CUDA and Exponentiation

I think I asked something about this long ago, but I thought it might be useful to ask now that CUDA Fortran is here.

Namely, what is the best way to handle exponentiation in CUDA Fortran? I’m currently trying to transform an old F77 code into CUDA Fortran, and so I’m encountering many of those tricks you see in hand-optimized code. For example, in my code, a variable is raised to the 58th power by:

yy=x*x
yy1=yy*yy
yy1=yy1*yy1
yy2=yy1*yy1
yy3=yy2*yy2
y=yy*yy1*yy2*yy3

which uses 8 multiplies instead of a pow operation, which is probably a faster route than

y=x**58

when you are using a CPU. But, I began to wonder if, with CUDA, I’d be better off using the ** operator? First, perhaps the __powf call that might be used (if fastmath maps ** onto that, not sure) might execute in less cycles? Or, perhaps, that the reduced register pressure might be good in a sprawling code like mine (I use maxregcount so all extra registers go to global memory)?

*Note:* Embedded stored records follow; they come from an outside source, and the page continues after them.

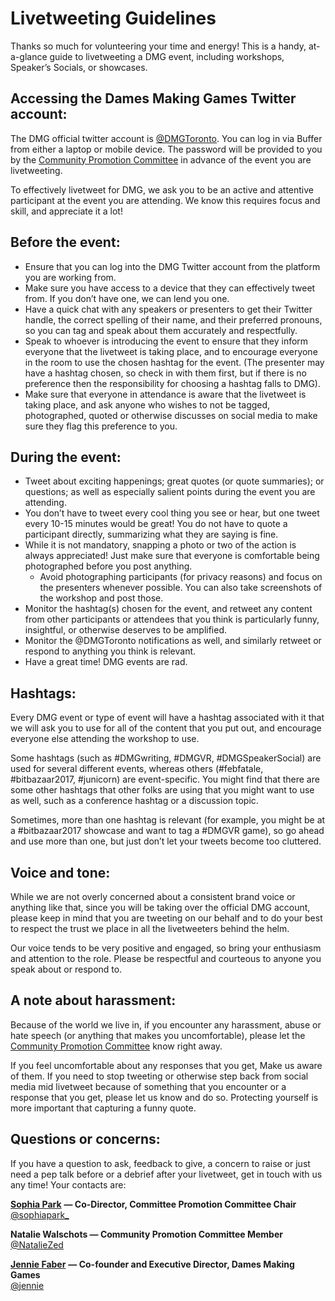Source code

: # Livetweeting Guidelines

Thanks so much for volunteering your time and energy! This is a handy, at-a-glance guide to livetweeting a DMG event, including workshops, Speaker’s Socials, or showcases.

## Accessing the Dames Making Games Twitter account:

The DMG official twitter account is [@DMGToronto](https://twitter.com/dmgtoronto). You can log in via Buffer from either a laptop or mobile device. The password will be provided to you by the [Community Promotion Committee](https://governance.dmg.to/committees/community-care.html) in advance of the event you are livetweeting.

To effectively livetweet for DMG, we ask you to be an active and attentive participant at the event you are attending. We know this requires focus and skill, and appreciate it a lot!

## Before the event:

* Ensure that you can log into the DMG Twitter account from the platform you are working from.
* Make sure you have access to a device that they can effectively tweet from. If you don’t have one, we can lend you one.
* Have a quick chat with any speakers or presenters to get their Twitter handle, the correct spelling of their name, and their preferred pronouns, so you can tag and speak about them accurately and respectfully.
* Speak to whoever is introducing the event to ensure that they inform everyone that the livetweet is taking place, and to encourage everyone in the room to use the chosen hashtag for the event. \(The presenter may have a hashtag chosen, so check in with them first, but if there is no preference then the responsibility for choosing a hashtag falls to DMG\).
* Make sure that everyone in attendance is aware that the livetweet is taking place, and ask anyone who wishes to not be tagged, photographed, quoted or otherwise discusses on social media to make sure they flag this preference to you.

## During the event:

* Tweet about exciting happenings; great quotes \(or quote summaries\); or questions; as well as especially salient points during the event you are attending.
* You don’t have to tweet every cool thing you see or hear, but one tweet every 10-15 minutes would be great! You do not have to quote a participant directly, summarizing what they are saying is fine.
* While it is not mandatory, snapping a photo or two of the action is always appreciated! Just make sure that everyone is comfortable being photographed before you post anything.
  * Avoid photographing participants \(for privacy reasons\) and focus on the presenters whenever possible. You can also take screenshots of the workshop and post those.
* Monitor the hashtag\(s\) chosen for the event, and retweet any content from other participants or attendees that you think is particularly funny, insightful, or otherwise deserves to be amplified.
* Monitor the @DMGToronto notifications as well, and similarly retweet or respond to anything you think is relevant.
* Have a great time! DMG events are rad.

## Hashtags:

Every DMG event or type of event will have a hashtag associated with it that we will ask you to use for all of the content that you put out, and encourage everyone else attending the workshop to use.

Some hashtags \(such as \#DMGwriting, \#DMGVR, \#DMGSpeakerSocial\) are used for several different events, whereas others \(\#febfatale, \#bitbazaar2017, \#junicorn\) are event-specific. You might find that there are some other hashtags that other folks are using that you might want to use as well, such as a conference hashtag or a discussion topic.

Sometimes, more than one hashtag is relevant \(for example, you might be at a \#bitbazaar2017 showcase and want to tag a \#DMGVR game\), so go ahead and use more than one, but just don’t let your tweets become too cluttered.

## Voice and tone:

While we are not overly concerned about a consistent brand voice or anything like that, since you will be taking over the official DMG account, please keep in mind that you are tweeting on our behalf and to do your best to respect the trust we place in all the livetweeters behind the helm.

Our voice tends to be very positive and engaged, so bring your enthusiasm and attention to the role. Please be respectful and courteous to anyone you speak about or respond to.

## A note about harassment:

Because of the world we live in, if you encounter any harassment, abuse or hate speech \(or anything that makes you uncomfortable\), please let the [Community Promotion Committee](https://governance.dmg.to/committees/community-care.html) know right away.

If you feel uncomfortable about any responses that you get, Make us aware of them. If you need to stop tweeting or otherwise step back from social media mid livetweet because of something that you encounter or a response that you get, please let us know and do so. Protecting yourself is more important that capturing a funny quote.

## Questions or concerns:

If you have a question to ask, feedback to give, a concern to raise or just need a pep talk before or a debrief after your livetweet, get in touch with us any time! Your contacts are:

[**Sophia Park**](mailto:sophia@dmg.to) **— Co-Director, Committee Promotion Committee Chair**  
[@sophiapark\_](https://twitter.com/sophiapark_)

**Natalie Walschots — Community Promotion Committee Member**  
[@NatalieZed](https://twitter.com/NatalieZed)

[**Jennie Faber**](mailto:jennie@dmg.to) **— Co-founder and Executive Director, Dames Making Games**  
[@jennie](https://twitter.com/jennie)

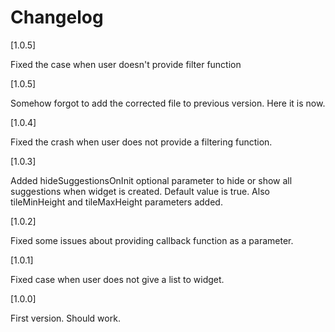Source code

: # Changelog
[1.0.5]

Fixed the case when user doesn't provide filter function

[1.0.5]

Somehow forgot to add the corrected file to previous version. Here it is now.


[1.0.4]

Fixed the crash when user does not provide a filtering function.


[1.0.3]

Added hideSuggestionsOnInit optional parameter to hide or show all suggestions when widget is created. 
Default value is true. Also tileMinHeight and tileMaxHeight parameters added.


[1.0.2]

Fixed some issues about providing callback function as a parameter.


[1.0.1]

Fixed case when user does not give a list to widget.


[1.0.0]

First version. Should work.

I ask mainly because there are many hand-coded **8, **6, and even a **58 and a **21 in this program. True, the best answer is try both out and benchmark, but at the moment this code won’t compile with -Mcuda due to too much local memory use (I’m working on cutting that down) and some weird issue with constant memory that might need a bug report (the constant struct has hundreds, thousands of entries…which isn’t right).

Matt

PS: Actually, I slightly lied. The **21 I mention above? It looks like it must be done the multiply route. Turns out the compiler gives equal results whether I use **58 or the multiplies above, but **21 is done differently than the multiply method in the current code, leading to floating-point differences.

Hi Matt,

Sorry, I have not looked at the performance of pow on a GPU so don’t know which is better.

What I do know is that the compiler will generate code that does the multiplication method for x**y where y <= 10. For values of y greater than 10, a ‘powf(x,y)’ (or pow is x is double precision) call is generated. If using “-Mcuda=fastmath”, ‘powf’ is replaced with the faster but less accurate “__powf” function.

Actually, I slightly lied. The **21 I mention above? It looks like it must be done the multiply route. Turns out the compiler gives equal results whether I use **58 or the multiplies above, but **21 is done differently than the multiply method in the current code, leading to floating-point differences

With **21 the compiler is calling the ‘powf’ routine which is accurate to 5ulps (not very accurate). I don’t know the accuracy of ‘__powf’, but would assume it’s worse.

  • Mat

So, for x**8, even the GPU code will use the multiply method? Or is that only for CPU?

Actually, I slightly lied. The **21 I mention above? It looks like it must be done the multiply route. Turns out the compiler gives equal results whether I use **58 or the multiplies above, but **21 is done differently than the multiply method in the current code, leading to floating-point differences

With **21 the compiler is calling the ‘powf’ routine which is accurate to 5ulps (not very accurate). I don’t know the accuracy of ‘__powf’, but would assume it’s worse.

Huh. I guess I’m surprised then that 58 is the same either way (that is x58 gives the same answer as the multiply route on a CPU). Perhaps, though, that isn’t being used or, with such a large exponent, the number is butting up against the single-precision limit near 0 or 1? Hmm.

Of course, all this will be answered if and when I can get the GPU code to compile. Though I’m guessing many a forum post and support email will occur before then!

Thanks,
Matt

Hi Matt,

So, for x**8, even the GPU code will use the multiply method? Or is that only for CPU?

Both actually.

Of course, all this will be answered if and when I can get the GPU code to compile. Though I’m guessing many a forum post and support email will occur before then!

Thankfully we don’t charge on a per question basis, so keep’m coming!

  • Mat